Ma la storia del film è contemporaneamente anche la storia di ognuno
degli attori di origine turca. Vedat Erincin, il nonno, un patriarca simpatico,
è arrivato in Germania nel 1978 per studiare all'università. Nel
frattempo è diventato attore rinomato e cofondatore del teatro Wupper-Theater
di Wuppertal. Anche Lilay Huser (la nonna) era venuta per studiare a Krefeld e
assieme a Vedat ha fondato il Wupper-Theater. Oggi è un'attrice famosa
in Germania. La comunità turca ha visto una grande affermazione nell'ambito
della televisione e del cinema, non per ultimo con il famoso regista Fatih Akin,
vincitore di un premio alla Berlinale. Nel mondo dello spettacolo si può
parlare di un'integrazione riuscita. Famosissima è l'attrice Sibel Kekilli,
già protagonista della "Sposa turca" di Fatih Akin, che però
rappresenta la faccia conflittuale della convivenza fra le due culture. Principalmente
personaggio ribelle in tutti i film dove fa l'attrice, si rivolta violentemente
contro la cultura dei genitori che non capiscono il suo desiderio di libertà
femminile e la puniscono, come nel film "Die Fremde", con la morte del
piccolo figlio. Sono i padri e i figli maschi che cercano di contenere il desiderio
delle figlie femmine di abbandonare la propria cultura d'origine, almeno così
la vedono loro. Anche se in verità questi personaggi femminili non vogliono
abbandonare la propria lingua e cultura e non vogliono, soprattutto, perdere i
propri legami e affetti, ma desiderano solamente amare, nel proprio padre, l'uomo
e non il patriarca. Il film dialoga fortemente con gli altri film sulla migrazione
nei quali sia donne che uomini sono disegnati con tratti alquanto violenti, soprattutto
i padri, nonni e fratelli. È il fratello maggiore che uccide il figlio
della sorella nella "Die Fremde" perché la famiglia non si debba
vergognare di fronte alla comunità degli immigrati. Le sorelle Samdereli
mettono in scena dei fratelli completamente diversi, il più piccolo è
quello più curioso e dolce e l'altro, il grassone, è un po' ingenuo
e lento. Non saranno certamente loro a estrarre il coltello per uccidere, anzi
i due fratelli, in eterno conflitto fra di loro, cercano di risolvere la relazione
fra loro. Alla fine come all'inizio, dormono nel letto assieme e cercano di sopportarsi
a vicenda. Le registe ci portano in un mondo meno drammatico, nel quale gli uomini
sono visti dalle donne con simpatia ma senza soggezione. Hanno davanti un futuro
di donne libere, libere soprattutto di mettersi in relazione con gli altri della
famiglia, come loro lo desiderano. E anche di diventare cancelliera della Germania.
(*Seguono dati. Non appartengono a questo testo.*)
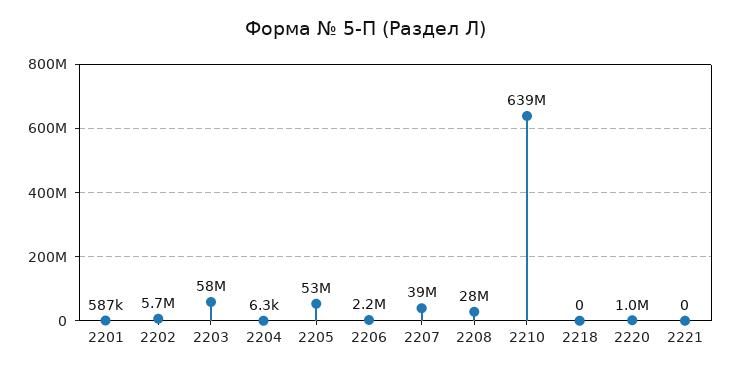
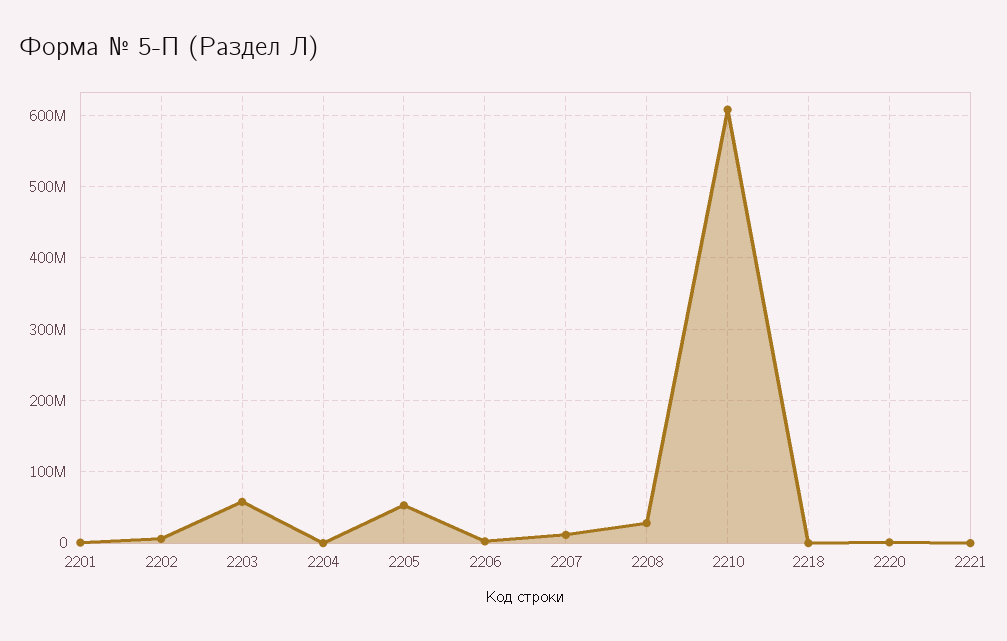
2207: 39000000 -> 10000000
2210: 639000000 -> 610000000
Angela Merkel viene nominata varie volte e sembra quasi far parte della famiglia
allargata. Bellissima la parte finale del film quando al funerale del nonno
vediamo tutti i personaggi principali con davanti a loro la loro stessa figura
di 40 anni prima. Avvolgendosi su se stessa la trama riesce a portare alla soluzione
i conflitti individuali. Il ritorno alle origini è una specie di rinascita
dalla quale si torna più liberi di prima. Solo uno resta nel paese di origine.
Ormai separato dalla moglie e disoccupato ha bisogno di capire meglio chi è:
desidera costruire la casa del padre.